Actually I have been inspired by the post Why does dark energy produce positive space-time curvature? to ask the following question. In difference to the just cited post I will take the pressure out of the game.
I am wondering about the effect of the cosmological constant $\Lambda$. I will consider 2 cases:
1) an universe with only dust (of matter density $\rho$), to which I can associate an energy density $\epsilon= \rho c^2$, but pressure $p=0$ (similar to the model of Tolman (1934)) and no cosmological constant. The curvature scalar of EFEs is given by the trace of the energy-momentum tensor $T = T^i_i$ (eq. (95,7) in Classical field theory of Landau/Lifshitz, German ed.)
$$R = - 8\pi T$$
assuming $G=c=1$. For this universe the trace of the energy-momentum tensor (based on the energy-momentum tensor of a homogeneous incompressible fluid) is
$$T_i^i = \epsilon- 3p = \epsilon$$
so therefore the curvature scalar has the following form:
$$R = -8\pi \epsilon$$
2) an universe with no matter, but with a positive cosmological constant:
$$R = 4\Lambda$$
Upon association of $\Lambda$ with a positive energy density $\epsilon_\Lambda$ I get an universe of opposite curvature to the one made of Tolman dust.
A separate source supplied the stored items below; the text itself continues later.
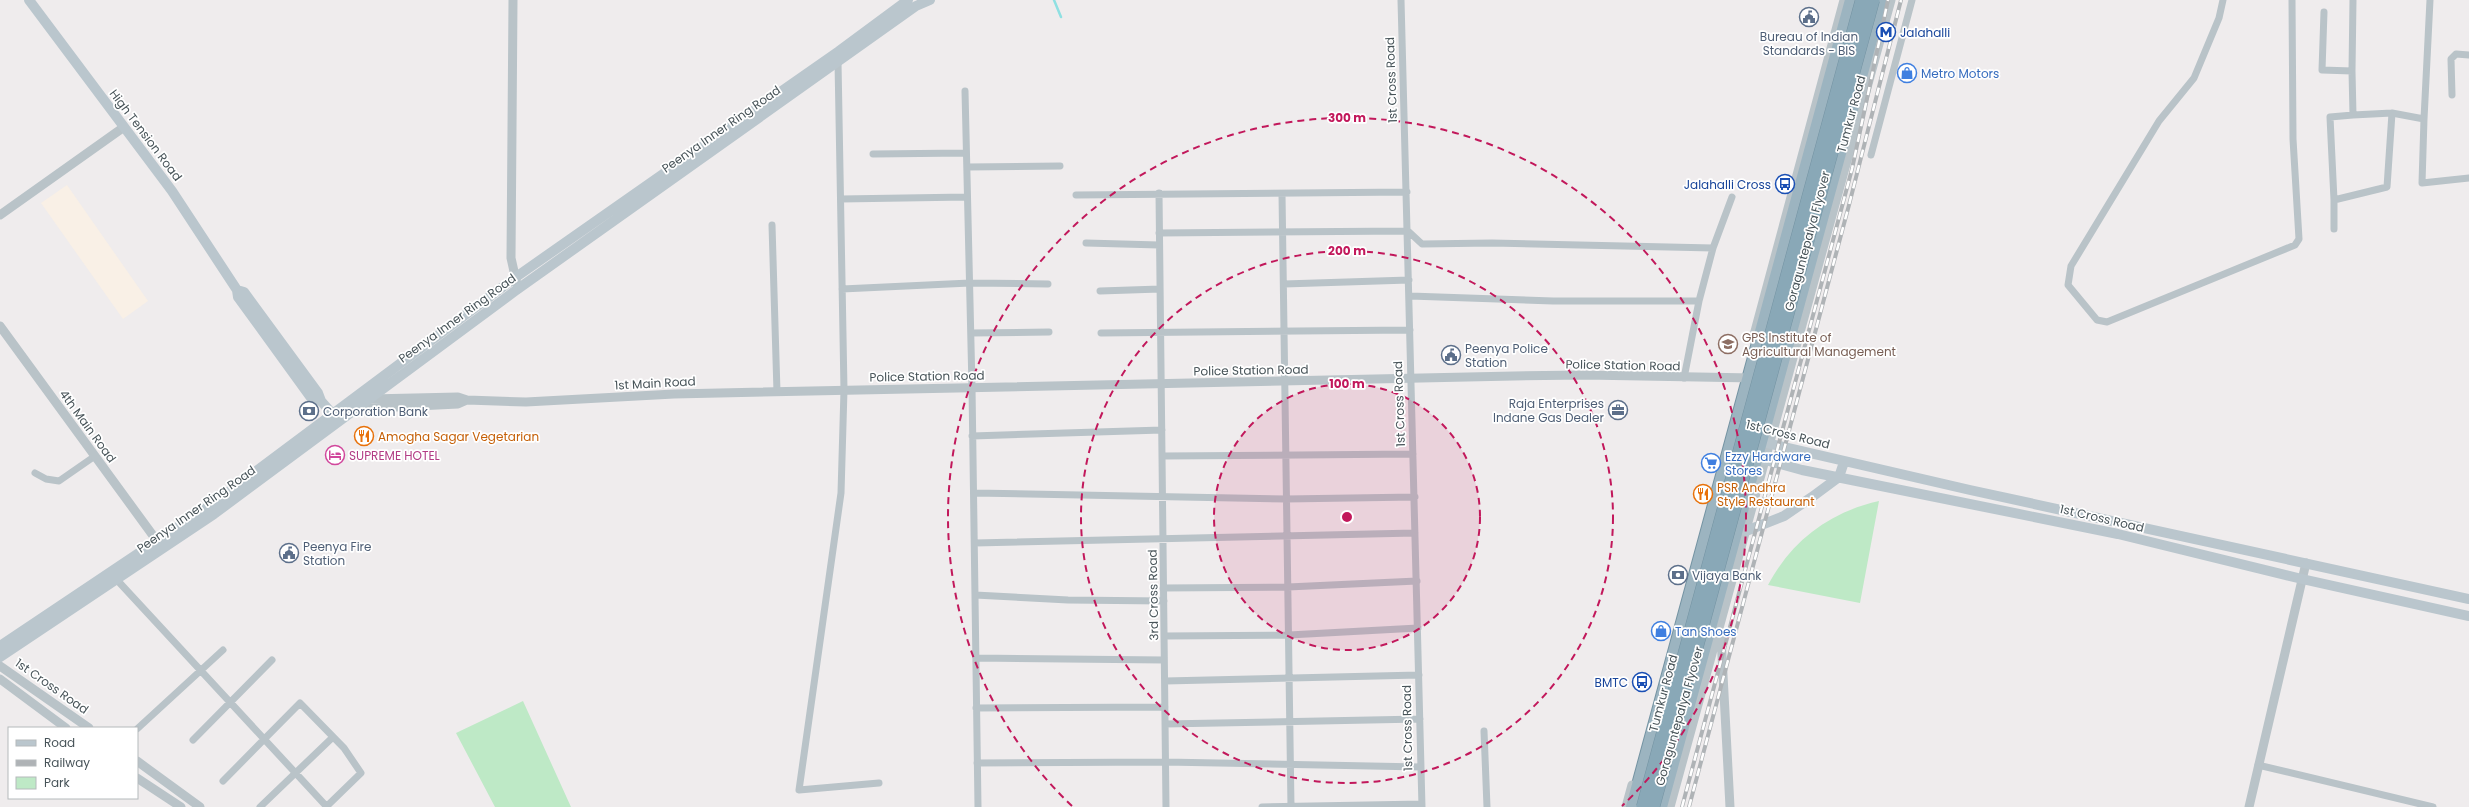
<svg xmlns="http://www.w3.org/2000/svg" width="2469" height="807" viewBox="0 0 2469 807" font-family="Poppins,sans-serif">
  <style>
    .commercial { fill: #f9f0e6 }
    .green { fill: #bee9c6 }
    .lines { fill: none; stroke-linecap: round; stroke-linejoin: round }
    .stream { stroke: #8fe0e2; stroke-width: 2.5 }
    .trunk-casing { stroke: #7493a2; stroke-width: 14 }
    .minor { stroke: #b9c3c8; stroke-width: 7 }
    .tertiary { stroke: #b9c3c8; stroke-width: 9 }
    .secondary { stroke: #bac6cd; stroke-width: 10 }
    .trunk { stroke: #9cb4c0; stroke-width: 12 }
    .rail-casing { stroke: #afb3b6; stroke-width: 4 }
    .rail { stroke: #fff; stroke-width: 2.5; stroke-dasharray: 8; stroke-linecap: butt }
    .motorway-bridge-casing { stroke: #7493a2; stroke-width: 14; stroke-linecap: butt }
    .motorway-bridge { stroke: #89a8b7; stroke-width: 13 }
    .ring { fill: none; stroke: #c2185b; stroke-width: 2; stroke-dasharray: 7 5 }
    .labels { text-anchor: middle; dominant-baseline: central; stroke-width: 3.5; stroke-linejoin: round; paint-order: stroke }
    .transit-label { font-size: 12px; fill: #164399; stroke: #fff; text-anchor: end }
    .service-label { font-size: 12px; fill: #4e5e75; stroke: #fff; text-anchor: start }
    .shop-label { font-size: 12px; fill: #366cbe; stroke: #fff; text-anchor: start }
    .street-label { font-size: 12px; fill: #475358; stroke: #fff }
    .education-label { font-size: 12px; fill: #785e54; stroke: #fff; text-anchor: start }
    .food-label { font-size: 12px; fill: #c56008; stroke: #fff; text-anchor: start }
    .hotel-label { font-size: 12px; fill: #b23c85; stroke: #fff; text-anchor: start }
    .centre { fill: #c2185b; stroke: #fff; stroke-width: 2 }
    .ring-label { font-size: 12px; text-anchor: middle; font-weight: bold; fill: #c2185b; stroke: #fff; stroke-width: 3.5; stroke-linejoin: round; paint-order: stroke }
  </style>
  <rect width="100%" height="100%" fill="#efeced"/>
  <path class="commercial" d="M 67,185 L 148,301 L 123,319 L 41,203 Z"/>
  <path class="green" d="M 1879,501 L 1860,603 L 1768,585 C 1792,540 1830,512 1879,501 Z
    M 523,701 L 571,807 L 495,807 L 456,733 Z"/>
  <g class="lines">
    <path class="stream" d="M 1054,0 L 1061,17"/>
    <g class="trunk-casing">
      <path id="trunk" d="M 1632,807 L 1851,0
        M 1661,807 L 1882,0"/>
    </g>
    <path class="minor" d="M 1401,0 L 1422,807
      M 2223,0 L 2219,18 L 2194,78 L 2159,121 L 2071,266 L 2068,285 L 2097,320 L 2107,322 L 2295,245 L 2299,239 L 2293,139 L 2292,0
      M 2324,12 L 2322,70 L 2352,71 L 2353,0
      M 838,62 L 844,390 L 841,493 L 799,790 L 879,783
      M 2352,71 L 2353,115 L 2392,113 L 2387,187 L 2334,200 L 2330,117 L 2353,115
      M 965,91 L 972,387 L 978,807
      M 2452,95 L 2451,59 L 2456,54 L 2469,55
      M 2392,113 L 2424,119 L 2430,0
      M 2424,119 L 2422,183 L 2469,178
      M 873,154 L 966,153
      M 1871,155 L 1912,0
      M 967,167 L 1060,166
      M 1159,193 L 1166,807
      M 1282,194 L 1291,807
      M 1076,195 L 1407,192
      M 841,199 L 967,197
      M 2334,200 L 2334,229
      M 772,225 L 777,392
      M 1159,233 L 1408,231 L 1422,244 L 1492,243 L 1713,248 L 1699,301 L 1684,378
      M 1086,243 L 1159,245
      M 1713,248 L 1732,197
      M 1284,284 L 1409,280
      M 842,289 L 970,283 L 1048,284
      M 1100,291 L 1160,289
      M 1410,296 L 1553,301 L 1699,301
      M 971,333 L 1049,332
      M 1101,333 L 1410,330
      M 972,436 L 1162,430
      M 1163,456 L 1413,454
      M 35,473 L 46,479 L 59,481 L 95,456
      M 974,493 L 1286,499 L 1415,497
      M 975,543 L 1415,533
      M 117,580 L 327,807
      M 1163,588 L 1288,587 L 1417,581
      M 975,595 L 1068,600 L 1164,601
      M 1164,636 L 1289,635 L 1418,628
      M 976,658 L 1164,660
      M 1165,681 L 1419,675
      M 976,708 L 1165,707
      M 1165,724 L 1420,719
      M 137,729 L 223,650
      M 1484,731 L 1487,807
      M 193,740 L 272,660
      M 977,763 L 1165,762 L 1421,767
      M 2258,765 L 2433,807
      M 223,781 L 300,703 L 344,748 L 361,773 L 326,807
      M 260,807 L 333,737
      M 1262,807 L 1422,804"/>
    <path class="tertiary" d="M 513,0 L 511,258 L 518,289
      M 0,215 L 124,127
      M 0,326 L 157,541
      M 1754,335 L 1844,0
      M 367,396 L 370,399 L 458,397 L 467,400 L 526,402 L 674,394 L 1514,376 L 1585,375 L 1754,378
      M 353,406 L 356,409 L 458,404 L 467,400
      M 1721,637 L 1730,807
      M 0,666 L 89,728
      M 0,679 L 66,728
      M 137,761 L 200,807
      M 137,778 L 181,807
      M 1626,807 L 1632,785
      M 1670,807 L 1891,0
      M 2249,807 L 2306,563"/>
    <path class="secondary" d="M 29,0 L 172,191 L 237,290 L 238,297 L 312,399 L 321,401
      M 237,290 L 244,292 L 318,393 L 321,401 L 336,418
      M 1754,440 L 1970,490 L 2469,599
      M 1751,456 L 1802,470 L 2118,534 L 2302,579 L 2469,616
      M 1746,531 L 1784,516 L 1812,497 L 1839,477 L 1844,462
      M 0,646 L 212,504 L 516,277 L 839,51 L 908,0
      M 0,657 L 214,514 L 515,291 L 916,6 L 930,0"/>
    <use href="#trunk" class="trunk"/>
    <g class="rail-casing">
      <path id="rail" d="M 1682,807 L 1852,169 L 1888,0
        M 1689,807 L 1849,205 L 1901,0"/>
    </g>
    <use href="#rail" class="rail"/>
    <g class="motorway-bridge-casing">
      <path id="motorway-bridge" d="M 1643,807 L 1862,0
        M 1653,807 L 1873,0"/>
    </g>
    <use href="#motorway-bridge" class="motorway-bridge"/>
  </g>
  <circle cx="1347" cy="517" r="133" fill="#c2185b" fill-opacity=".12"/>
  <g class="ring">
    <circle cx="1347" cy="517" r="133"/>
    <circle cx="1347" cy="517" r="266"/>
    <path d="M1072 806A399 399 0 1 1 1622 806"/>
  </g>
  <defs>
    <g id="civic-ring" transform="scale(1)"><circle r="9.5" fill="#fff" stroke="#5c6f8a" stroke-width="1.5"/><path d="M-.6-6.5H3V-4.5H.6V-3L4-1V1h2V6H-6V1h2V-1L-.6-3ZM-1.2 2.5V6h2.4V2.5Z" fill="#5c6f8a"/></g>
    <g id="metro-ring" transform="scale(1)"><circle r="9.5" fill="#fff" stroke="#1a4fb4" stroke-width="1.5"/><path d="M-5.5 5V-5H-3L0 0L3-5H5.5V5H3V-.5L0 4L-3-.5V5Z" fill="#1a4fb4"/></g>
    <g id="shop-ring" transform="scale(1)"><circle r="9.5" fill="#fff" stroke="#3f7fe0" stroke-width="1.5"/><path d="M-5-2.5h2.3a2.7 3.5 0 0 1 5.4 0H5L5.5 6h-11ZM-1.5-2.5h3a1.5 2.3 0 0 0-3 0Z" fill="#3f7fe0"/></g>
    <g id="bus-ring" transform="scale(1)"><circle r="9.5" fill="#fff" stroke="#1a4fb4" stroke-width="1.5"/><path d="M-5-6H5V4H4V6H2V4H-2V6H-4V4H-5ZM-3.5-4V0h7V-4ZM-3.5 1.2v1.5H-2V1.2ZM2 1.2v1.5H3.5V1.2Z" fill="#1a4fb4"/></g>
    <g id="university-ring" transform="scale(1)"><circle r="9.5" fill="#fff" stroke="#8d6e63" stroke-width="1.5"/><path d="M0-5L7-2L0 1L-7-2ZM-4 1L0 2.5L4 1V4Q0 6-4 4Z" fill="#8d6e63"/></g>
    <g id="office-ring" transform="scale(1)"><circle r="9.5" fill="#fff" stroke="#5c6f8a" stroke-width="1.5"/><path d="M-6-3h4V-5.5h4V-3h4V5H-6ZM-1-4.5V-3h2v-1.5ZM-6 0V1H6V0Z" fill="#5c6f8a"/></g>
    <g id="bank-ring" transform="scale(1)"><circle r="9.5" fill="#fff" stroke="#5c6f8a" stroke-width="1.5"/><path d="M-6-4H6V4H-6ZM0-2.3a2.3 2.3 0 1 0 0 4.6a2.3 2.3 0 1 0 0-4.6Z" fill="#5c6f8a"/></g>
    <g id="restaurant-ring" transform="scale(1)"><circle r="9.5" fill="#fff" stroke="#e8710a" stroke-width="1.5"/><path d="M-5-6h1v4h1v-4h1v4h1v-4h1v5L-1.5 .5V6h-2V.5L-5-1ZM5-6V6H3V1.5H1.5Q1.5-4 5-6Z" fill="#e8710a"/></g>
    <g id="hotel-ring" transform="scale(1)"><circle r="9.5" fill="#fff" stroke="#d1479c" stroke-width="1.5"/><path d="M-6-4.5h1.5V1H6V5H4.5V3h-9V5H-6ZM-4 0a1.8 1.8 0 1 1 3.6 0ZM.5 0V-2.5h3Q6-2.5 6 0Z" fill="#d1479c"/></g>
    <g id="supermarket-ring" transform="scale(1)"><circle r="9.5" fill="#fff" stroke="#3f7fe0" stroke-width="1.5"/><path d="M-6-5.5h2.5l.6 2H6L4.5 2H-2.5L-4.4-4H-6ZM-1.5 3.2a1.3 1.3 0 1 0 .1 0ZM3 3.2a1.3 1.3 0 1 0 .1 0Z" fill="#3f7fe0"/></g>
  </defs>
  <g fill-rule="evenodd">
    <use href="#civic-ring" x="1809" y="17"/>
    <use href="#metro-ring" x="1886" y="32"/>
    <use href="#shop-ring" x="1907" y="73"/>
    <use href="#bus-ring" x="1785" y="184"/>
    <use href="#university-ring" x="1728" y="344"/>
    <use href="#civic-ring" x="1451" y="355"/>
    <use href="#office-ring" x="1618" y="410"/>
    <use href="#bank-ring" x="309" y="411"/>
    <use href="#restaurant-ring" x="364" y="436"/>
    <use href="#hotel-ring" x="335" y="455"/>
    <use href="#supermarket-ring" x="1711" y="463"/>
    <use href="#restaurant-ring" x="1703" y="494"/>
    <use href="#civic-ring" x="289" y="553"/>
    <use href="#bank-ring" x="1678" y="575"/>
    <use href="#shop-ring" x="1661" y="631"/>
    <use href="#bus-ring" x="1642" y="682"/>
  </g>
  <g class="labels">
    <g class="transit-label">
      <text x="1900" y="32" text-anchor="start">Jalahalli</text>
      <text x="1771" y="184">Jalahalli Cross</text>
      <text x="1628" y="682">BMTC</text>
    </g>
    <g class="service-label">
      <text x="1809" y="36" text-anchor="middle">Bureau of Indian<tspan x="1809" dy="14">Standards - BIS</tspan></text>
      <text x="1465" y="348">Peenya Police<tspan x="1465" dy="14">Station</tspan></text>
      <text x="1604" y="403" text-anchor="end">Raja Enterprises<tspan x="1604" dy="14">Indane Gas Dealer</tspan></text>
      <text x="323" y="411">Corporation Bank</text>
      <text x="303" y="546">Peenya Fire<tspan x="303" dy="14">Station</tspan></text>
      <text x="1692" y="575">Vijaya Bank</text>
    </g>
    <g class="shop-label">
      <text x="1921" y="73">Metro Motors</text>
      <text x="1725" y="456">Ezzy Hardware<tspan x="1725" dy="14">Stores</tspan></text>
      <text x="1675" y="631">Tan Shoes</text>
    </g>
    <g class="street-label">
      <text transform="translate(1391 80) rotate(-92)">1st Cross Road</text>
      <text transform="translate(1851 114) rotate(-75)">Tumkur Road</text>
      <text transform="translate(721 129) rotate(-35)">Peenya Inner Ring Road</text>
      <text transform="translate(146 135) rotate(53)">High Tension Road</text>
      <text transform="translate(1807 241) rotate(-75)">Goraguntepalya Flyover</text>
      <text transform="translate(457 318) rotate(-36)">Peenya Inner Ring Road</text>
      <text transform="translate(1623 365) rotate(1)">Police Station Road</text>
      <text transform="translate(1251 370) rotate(-1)">Police Station Road</text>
      <text transform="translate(927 376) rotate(-1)">Police Station Road</text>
      <text transform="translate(655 383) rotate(-3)">1st Main Road</text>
      <text transform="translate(1399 404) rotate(-92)">1st Cross Road</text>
      <text transform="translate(88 426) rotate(54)">4th Main Road</text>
      <text transform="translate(1788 434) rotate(14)">1st Cross Road</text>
      <text transform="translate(196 509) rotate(-35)">Peenya Inner Ring Road</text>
      <text transform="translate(2102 518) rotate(13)">1st Cross Road</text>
      <text transform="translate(1153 595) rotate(-91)">3rd Cross Road</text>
      <text transform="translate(52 686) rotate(35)">1st Cross Road</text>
      <text transform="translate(1663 693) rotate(-75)">Tumkur Road</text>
      <text transform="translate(1679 716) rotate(-74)">Goraguntepalya Flyover</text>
      <text transform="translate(1407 728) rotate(-91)">1st Cross Road</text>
    </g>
    <g class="education-label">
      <text x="1742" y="337">GPS Institute of<tspan x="1742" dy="14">Agricultural Management</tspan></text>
    </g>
    <g class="food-label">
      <text x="378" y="436">Amogha Sagar Vegetarian</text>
      <text x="1717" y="487">PSR Andhra<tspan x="1717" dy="14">Style Restaurant</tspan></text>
    </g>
    <g class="hotel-label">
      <text x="349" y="455">SUPREME HOTEL</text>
    </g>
  </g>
  <circle cx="1347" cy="517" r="6" class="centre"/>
  <g class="ring-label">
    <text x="1347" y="122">300 m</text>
    <text x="1347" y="255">200 m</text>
    <text x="1347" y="388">100 m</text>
  </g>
  <rect x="8" y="727" width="130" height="72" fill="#ffffff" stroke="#b5babc"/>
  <rect x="16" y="740" width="20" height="6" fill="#bac6cd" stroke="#b5babc"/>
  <text x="44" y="747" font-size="12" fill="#475358">Road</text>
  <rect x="16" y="760" width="20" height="6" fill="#afb3b6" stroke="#b5babc"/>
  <text x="44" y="767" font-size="12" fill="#475358">Railway</text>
  <rect x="16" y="777" width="20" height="12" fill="#bee9c6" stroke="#b5babc"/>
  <text x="44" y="787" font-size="12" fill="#475358">Park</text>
</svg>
How this is possible ? Under the impression of this observation would it not be more natural to change the sign of $\Lambda$ (change of definition of the cosmological constant) with the effect that an associated energy density $\epsilon_\Lambda$ would have the same effect on the curvature as the energy density of normal matter ? Under the latter assumption, however, a positive energy density $\epsilon_\Lambda$ would lead to a collapsing universe, whereas a negative energy density $\epsilon_\Lambda$ would lead to an accelerating expanding universe.